# Work instruction
Below are records to be copied exactly; their pictures are to be omitted.

Data entries:
════
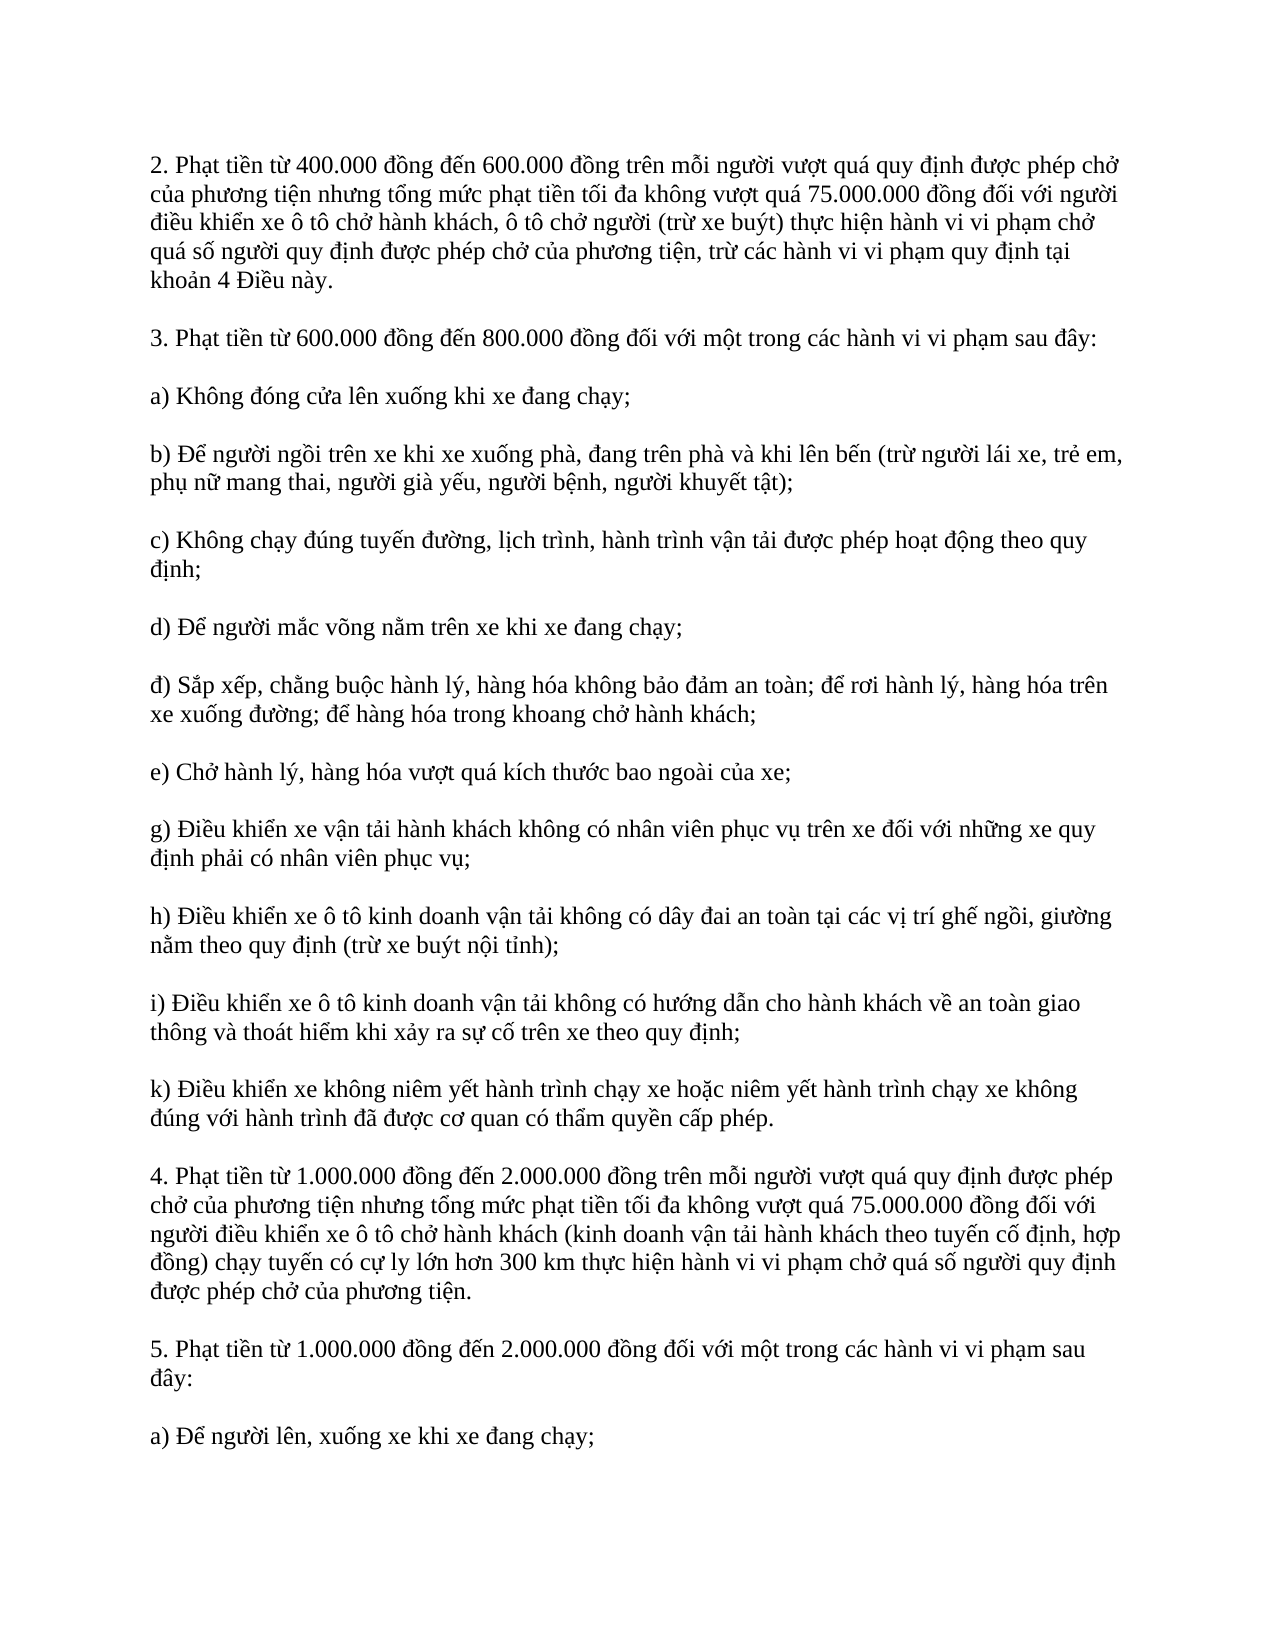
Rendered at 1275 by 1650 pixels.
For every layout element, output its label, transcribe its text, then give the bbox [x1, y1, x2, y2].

text 2. Phạt tiền từ 400.000 đồng đến 600.000 đồng trên mỗi người vượt quá quy định được phép chở của phương tiện nhưng tổng mức phạt tiền tối đa không vượt quá 75.000.000 đồng đối với người điều khiển xe ô tô chở hành khách, ô tô chở người (trừ xe buýt) thực hiện hành vi vi phạm chở quá số người quy định được phép chở của phương tiện, trừ các hành vi vi phạm quy định tại khoản 4 Điều này. [150, 150, 1125, 294]
text e) Chở hành lý, hàng hóa vượt quá kích thước bao ngoài của xe; [150, 757, 1125, 785]
text b) Để người ngồi trên xe khi xe xuống phà, đang trên phà và khi lên bến (trừ người lái xe, trẻ em, phụ nữ mang thai, người già yếu, người bệnh, người khuyết tật); [150, 439, 1125, 496]
text 3. Phạt tiền từ 600.000 đồng đến 800.000 đồng đối với một trong các hành vi vi phạm sau đây: [150, 323, 1125, 352]
text c) Không chạy đúng tuyến đường, lịch trình, hành trình vận tải được phép hoạt động theo quy định; [150, 525, 1125, 583]
text g) Điều khiển xe vận tải hành khách không có nhân viên phục vụ trên xe đối với những xe quy định phải có nhân viên phục vụ; [150, 814, 1125, 872]
text h) Điều khiển xe ô tô kinh doanh vận tải không có dây đai an toàn tại các vị trí ghế ngồi, giường nằm theo quy định (trừ xe buýt nội tỉnh); [150, 901, 1125, 959]
text 5. Phạt tiền từ 1.000.000 đồng đến 2.000.000 đồng đối với một trong các hành vi vi phạm sau đây: [150, 1334, 1125, 1392]
text d) Để người mắc võng nằm trên xe khi xe đang chạy; [150, 612, 1125, 641]
text i) Điều khiển xe ô tô kinh doanh vận tải không có hướng dẫn cho hành khách về an toàn giao thông và thoát hiểm khi xảy ra sự cố trên xe theo quy định; [150, 988, 1125, 1045]
text a) Để người lên, xuống xe khi xe đang chạy; [150, 1421, 1125, 1449]
text 4. Phạt tiền từ 1.000.000 đồng đến 2.000.000 đồng trên mỗi người vượt quá quy định được phép chở của phương tiện nhưng tổng mức phạt tiền tối đa không vượt quá 75.000.000 đồng đối với người điều khiển xe ô tô chở hành khách (kinh doanh vận tải hành khách theo tuyến cố định, hợp đồng) chạy tuyến có cự ly lớn hơn 300 km thực hiện hành vi vi phạm chở quá số người quy định được phép chở của phương tiện. [150, 1161, 1125, 1305]
text đ) Sắp xếp, chằng buộc hành lý, hàng hóa không bảo đảm an toàn; để rơi hành lý, hàng hóa trên xe xuống đường; để hàng hóa trong khoang chở hành khách; [150, 670, 1125, 727]
text a) Không đóng cửa lên xuống khi xe đang chạy; [150, 381, 1125, 409]
text k) Điều khiển xe không niêm yết hành trình chạy xe hoặc niêm yết hành trình chạy xe không đúng với hành trình đã được cơ quan có thẩm quyền cấp phép. [150, 1074, 1125, 1132]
════
# Answer section
Rendered at 1275 by 1650 pixels.
For every layout element, output its label, transcribe its text, then give the bbox [x1, y1, x2, y2].

text 2. Phạt tiền từ 400.000 đồng đến 600.000 đồng trên mỗi người vượt quá quy định được phép chở của phương tiện nhưng tổng mức phạt tiền tối đa không vượt quá 75.000.000 đồng đối với người điều khiển xe ô tô chở hành khách, ô tô chở người (trừ xe buýt) thực hiện hành vi vi phạm chở quá số người quy định được phép chở của phương tiện, trừ các hành vi vi phạm quy định tại khoản 4 Điều này. [150, 150, 1125, 294]
text e) Chở hành lý, hàng hóa vượt quá kích thước bao ngoài của xe; [150, 757, 1125, 785]
text b) Để người ngồi trên xe khi xe xuống phà, đang trên phà và khi lên bến (trừ người lái xe, trẻ em, phụ nữ mang thai, người già yếu, người bệnh, người khuyết tật); [150, 439, 1125, 496]
text 3. Phạt tiền từ 600.000 đồng đến 800.000 đồng đối với một trong các hành vi vi phạm sau đây: [150, 323, 1125, 352]
text c) Không chạy đúng tuyến đường, lịch trình, hành trình vận tải được phép hoạt động theo quy định; [150, 525, 1125, 583]
text g) Điều khiển xe vận tải hành khách không có nhân viên phục vụ trên xe đối với những xe quy định phải có nhân viên phục vụ; [150, 814, 1125, 872]
text h) Điều khiển xe ô tô kinh doanh vận tải không có dây đai an toàn tại các vị trí ghế ngồi, giường nằm theo quy định (trừ xe buýt nội tỉnh); [150, 901, 1125, 959]
text 5. Phạt tiền từ 1.000.000 đồng đến 2.000.000 đồng đối với một trong các hành vi vi phạm sau đây: [150, 1334, 1125, 1392]
text d) Để người mắc võng nằm trên xe khi xe đang chạy; [150, 612, 1125, 641]
text i) Điều khiển xe ô tô kinh doanh vận tải không có hướng dẫn cho hành khách về an toàn giao thông và thoát hiểm khi xảy ra sự cố trên xe theo quy định; [150, 988, 1125, 1045]
text a) Để người lên, xuống xe khi xe đang chạy; [150, 1421, 1125, 1449]
text 4. Phạt tiền từ 1.000.000 đồng đến 2.000.000 đồng trên mỗi người vượt quá quy định được phép chở của phương tiện nhưng tổng mức phạt tiền tối đa không vượt quá 75.000.000 đồng đối với người điều khiển xe ô tô chở hành khách (kinh doanh vận tải hành khách theo tuyến cố định, hợp đồng) chạy tuyến có cự ly lớn hơn 300 km thực hiện hành vi vi phạm chở quá số người quy định được phép chở của phương tiện. [150, 1161, 1125, 1305]
text đ) Sắp xếp, chằng buộc hành lý, hàng hóa không bảo đảm an toàn; để rơi hành lý, hàng hóa trên xe xuống đường; để hàng hóa trong khoang chở hành khách; [150, 670, 1125, 727]
text a) Không đóng cửa lên xuống khi xe đang chạy; [150, 381, 1125, 409]
text k) Điều khiển xe không niêm yết hành trình chạy xe hoặc niêm yết hành trình chạy xe không đúng với hành trình đã được cơ quan có thẩm quyền cấp phép. [150, 1074, 1125, 1132]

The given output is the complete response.